According to Cleveland Clinic’s website, treatments can help slow the progression of ALS and may include:

  1. Medication
  2. Physical therapy
  3. Nutritional counseling
  4. Speech therapy
  5. Assistive devices such as wheelchairs and electric beds
  6. Some individuals with ALS opt for “voice banking” or recording someone’s voice to be used with a speech synthesizer. This enables communication using the synthesized voice.

Mayo Clinic’s website mentions that there have been three medications approved for ALS treatment:

  1. Riluzole
  2. Edaravone
  3. Sodium phenylbutyrate-taurursodiol (also known as Ravicti)

It’s important to note that these treatments cannot reverse the damage caused by ALS.

Can ALS Be Prevented?

According to Cleveland Clinic’s website, there is no proven method for preventing ALS.

What Is the Prognosis for ALS Patients?


People with ALS, as per Cleveland Clinic, usually survive for about three to five years after diagnosis, but some individuals may live for 10 years or more. The progression of symptoms varies among individuals.

Notable Figures Affected by ALS Apart from Lou Gehrig and Brian Randell, other well-known individuals have been affected by or succumbed to this disease.

Renowned physicist Stephen Hawking, who lived with ALS for over 50 years before passing away in 2018, is one such figure. Also, Pete Frates and Pat Quinn, both of whom established the Ice Bucket Challenge, gained significant attention on social media. Frates passed away in 2019, and Quinn in 2020.

What Was the Ice Bucket Challenge?

As mentioned earlier, the Ice Bucket Challenge was co-founded by Pat Quinn and Pete Frates. According to Associated Press, Quinn had seen the Ice Bucket Challenge on social media in 2014 after watching a video of professional golfer Chris Kennedy. In the video, Kennedy poured a bucket of ice water over his head to raise awareness for ALS, encouraging others to do the same or make a donation. Quinn and Frates worked with their supporters to make the challenge go viral. In 2019, the challenge had raised nearly $220 million worldwide, with the ALS Association alone receiving $115 million.
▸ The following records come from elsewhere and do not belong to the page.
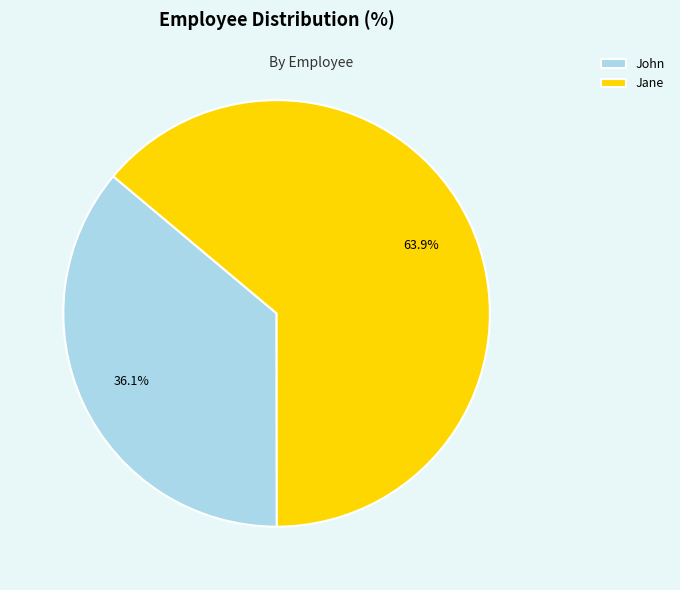

Which slice is the smallest?

John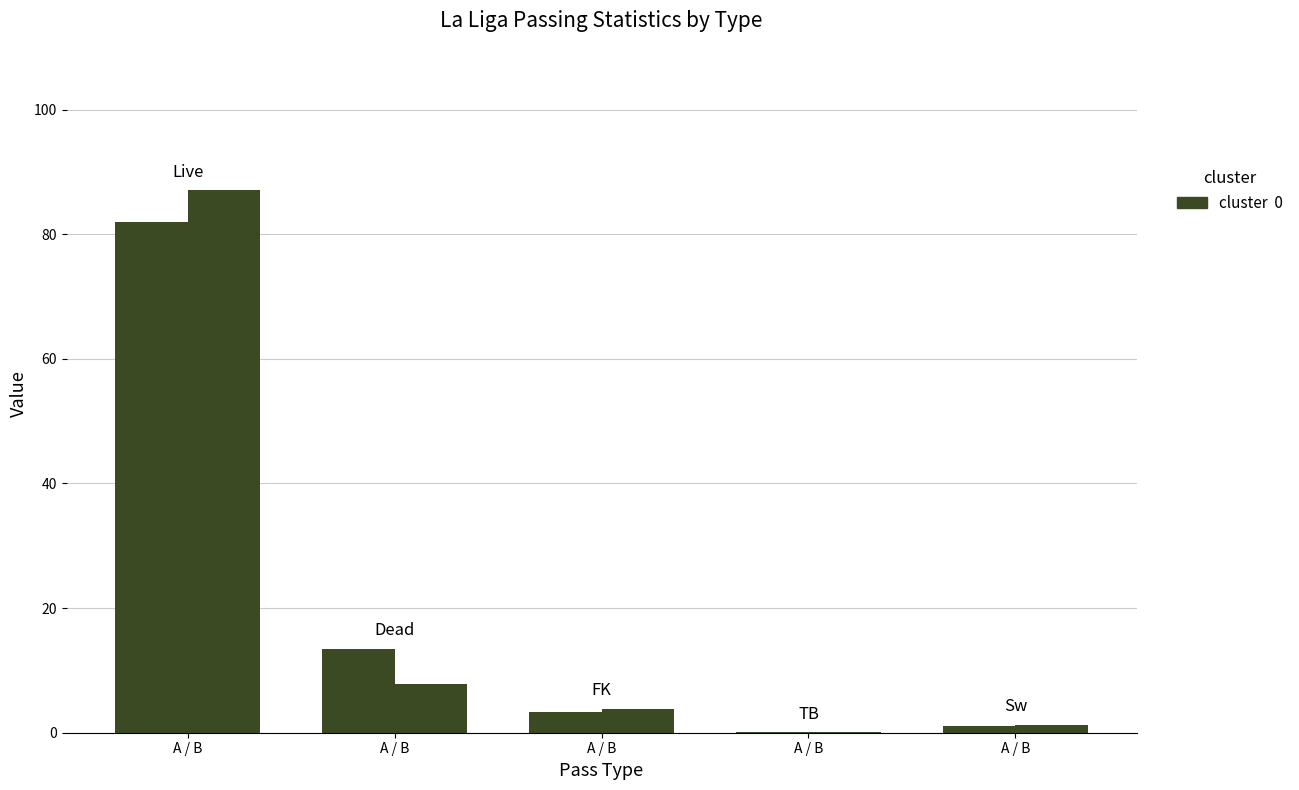

What is the total value across all series at A / B?

169.1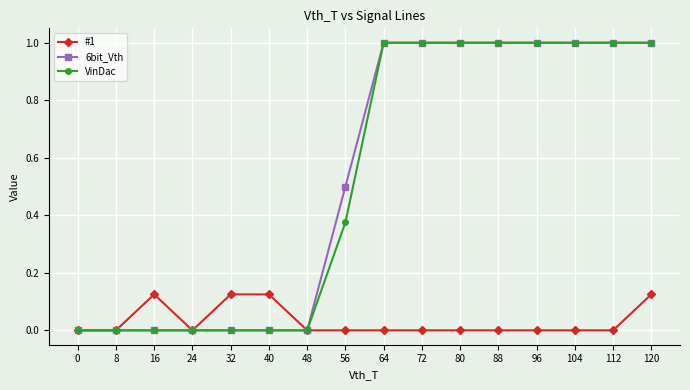

What are all the series names shown in the legend?

#1, 6bit_Vth, VinDac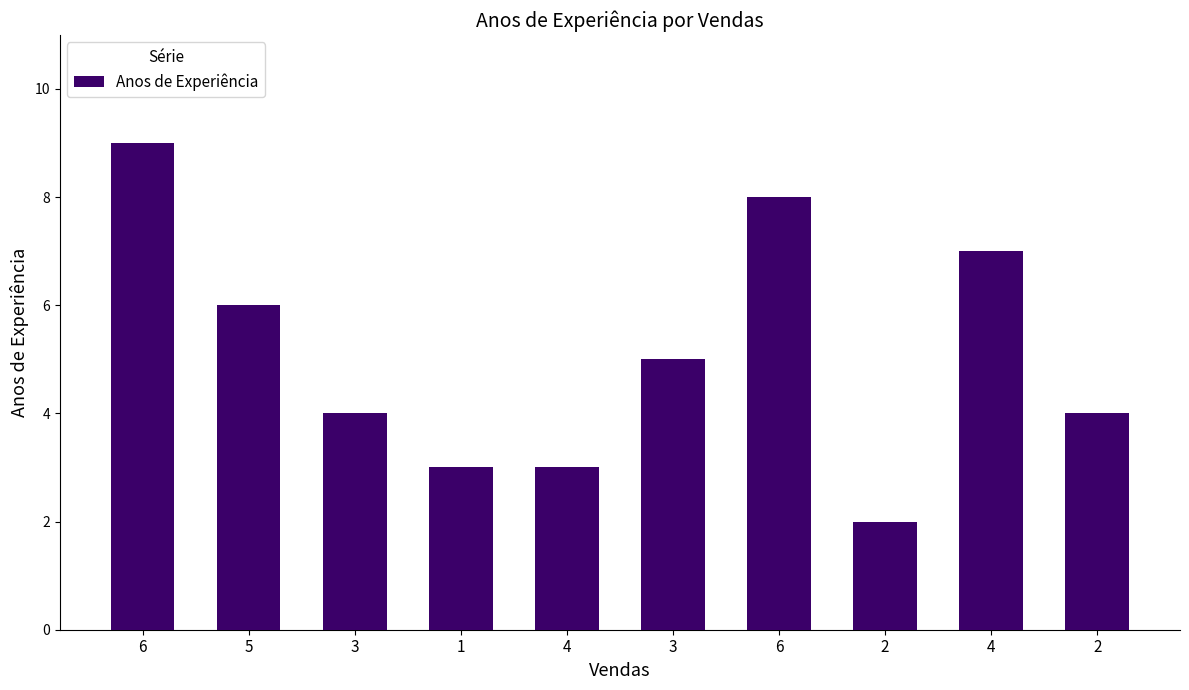

How many categories are shown in the chart?

10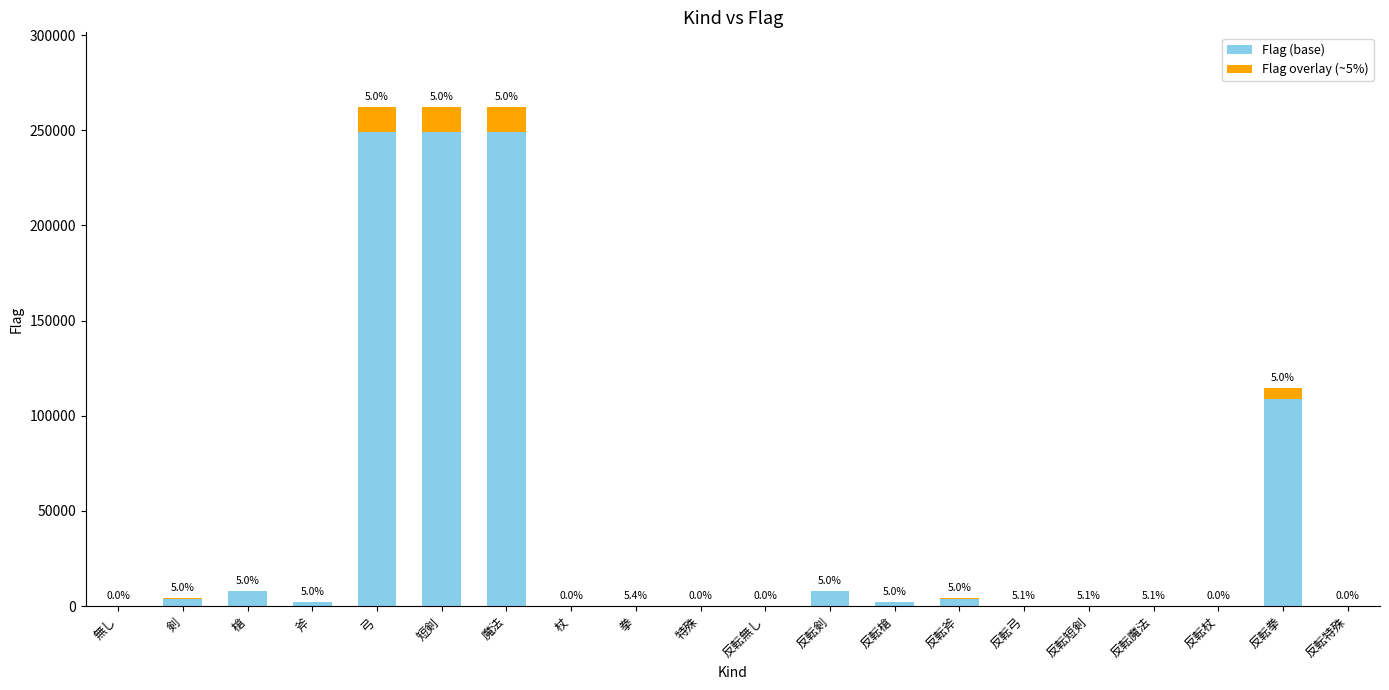

What position from the left is 弓?

5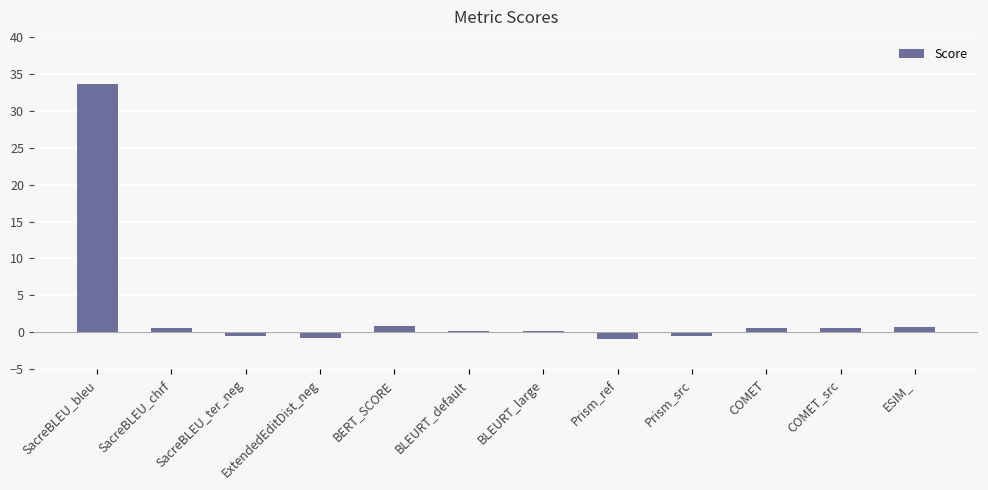

How many categories are shown in the chart?

12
In advanced stages, some individuals with ALS might experience a form of cognitive impairment called frontotemporal dementia.


Understanding ALS is essential for those affected and their loved ones. This devastating disease highlights the intricate relationship between genetics and environmental factors. While the exact cause remains uncertain, ongoing research and awareness efforts strive to unravel the mysteries surrounding ALS and pave the way for better treatments and eventual cures.